Aluminum-trimmed turn/ wiper stalks and magnesium shift paddles feel exquisite. Carpeting is definitely of a tighter premium weave. Factor in the biggest proportion of aeronautic adhesive used in any car next to a Benz and Hyundai Genesis gets an anechoic cabin. “La Traviata” through the optional 17 speaker Lexicon 7.1 discrete channel 900 watt audio system should now be the next best to the Met. Still it lacks some depth of Lexus’ Mark Levinson set-ups.

A second dedicated audio system dial has been added for selection Tuning. Toggle action on the center console rotary infotainment dial has improved. It’s adept at sub-menu searching from the 9.2″ LCD touch screen. Tactile steering wheel thumb-wheels abate switch population. A new analog clock vies for attention among a vexing  Kia Cadenza -like agglomeration of climate system switches. Front buckets are available with power driver’s bolstering and extension. Beige seating, is trimmed in contrasting dark piping, resembling some Jaguars from Coventry.

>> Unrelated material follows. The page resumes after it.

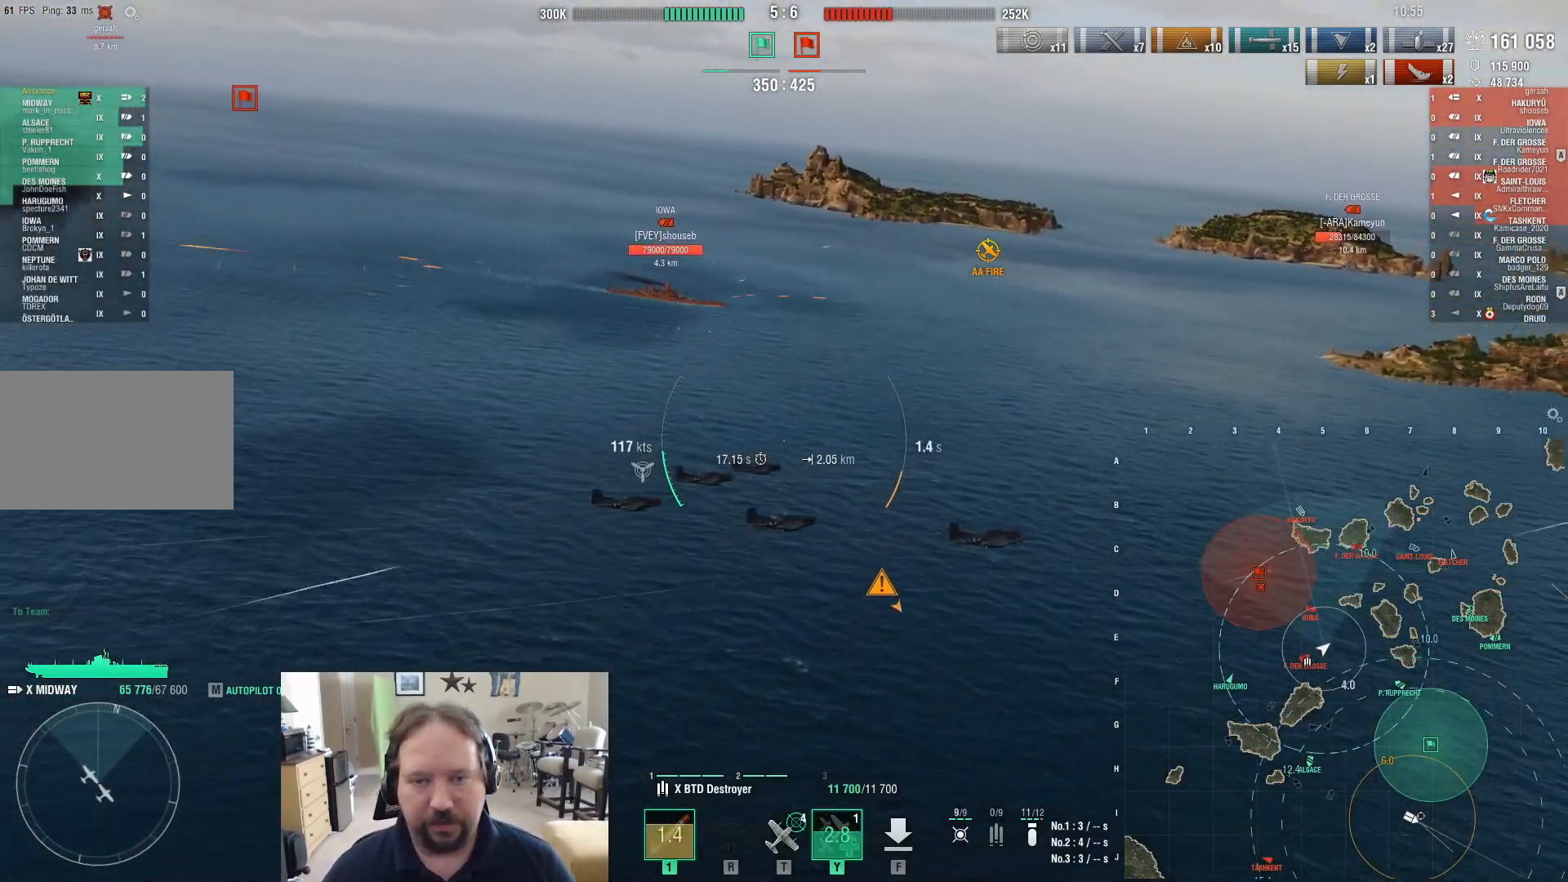
{"keys": ["a"], "mouse": [], "events": []}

Technically Updated and Challenged:

The 2015 Genesis throws in driving assist aids like autonomous braking, rear cross traffic and front park assist warning to the previous mix of  lane departure warning, adaptive cruise control, and rear camera with audible park assist. Still unavailable: active self-parking.

Once past hands-free Bluetooth calling, Hyundai trails the luxury pack. There’s no text message or email connectivity that is available in a Toyota Corolla. Voice commands limited to phone calling, audio selections and navigation don’t make doing any entire task particularly seamless. For data infotainment junkies, 3 years of SiriusXM satellite Travel Link Sports, Traffic and Weather and a year of Blue Link telematics are included.

Coming Into Its Own:

A re-born 2015 Hyundai Genesis 3.8L remains far and away a value leader in the luxury sport sedan segment. In spirited driving the Genesis 3.8L boasts a real improvement in composure and deftness over old. Optional HTRAC all-wheel drive should boost its snow-belt popularity. Build quality and trim detail has also taken a leap and bound. The new Hyundai Genesis has written its own script, rather than reviving someone else’s.